Functional and Histological Changes in Mesenteric Arteries and Aortas from Monkeys Fed a High Cholesterol Diet

Abstract
Treatment of Japanese monkeys for 8 months with a high fat, high cholesterol diet produced atherosclerotic lesions in the aorta and mesenteric arteries, such as fatty dots, streaks and plaques, intimal thickening with accumulation of spindle-shaped cells and macrophages and endothelial cell flattening. Contractile responses of mesenteric arteries from control and atherosclerotic monkeys to electrical stimulation of adrenergic nerves, norepinephrine and angiotensin II did not differ, whereas contractions caused by serotonin in the atherosclerotic monkey arteries were significantly greater. Ketanserin and cinanserin suppressed the serotonin-induced contraction.
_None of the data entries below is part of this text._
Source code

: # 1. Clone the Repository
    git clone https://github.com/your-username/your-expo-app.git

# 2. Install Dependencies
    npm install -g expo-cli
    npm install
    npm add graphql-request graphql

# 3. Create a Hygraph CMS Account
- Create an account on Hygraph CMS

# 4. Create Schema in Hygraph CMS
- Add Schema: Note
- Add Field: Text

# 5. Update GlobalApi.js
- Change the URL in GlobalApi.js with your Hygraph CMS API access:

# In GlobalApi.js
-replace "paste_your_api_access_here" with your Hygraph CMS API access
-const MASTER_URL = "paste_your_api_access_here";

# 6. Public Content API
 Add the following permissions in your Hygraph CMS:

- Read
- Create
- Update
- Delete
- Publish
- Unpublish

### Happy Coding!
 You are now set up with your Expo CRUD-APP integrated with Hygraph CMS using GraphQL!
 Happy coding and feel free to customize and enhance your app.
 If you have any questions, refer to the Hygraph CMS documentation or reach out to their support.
Relaxations caused by adenosine and K+ (5 mM) were moderately attenuated in atherosclerotic monkey mesenteric arteries, and those by acetylcholine were reduced only slightly or not affected in the arteries or aortas. Relaxations of control and atherosclerotic arteries in response to nitroglycerin, isoproterenol and prostaglandin 12 did not differ. The relaxant response to K+ was reversed to a contraction by ouabain. Acetylcholine-induced relaxations were dependent on the endothelium and suppressed by atropine. Diet-induced atherosclerosis appears to potentiate contractions mediated via serotonergic 5-HT2 receptors and to attenuate relaxations possibly caused by activation of the electrogenic Na+ pump in the smooth muscle cell membrane. Endothelium-dependent relaxations via muscarinic receptors would not evidently be affected in mesenteric arteries and aortas from atherosclerotic Japanese monkeys.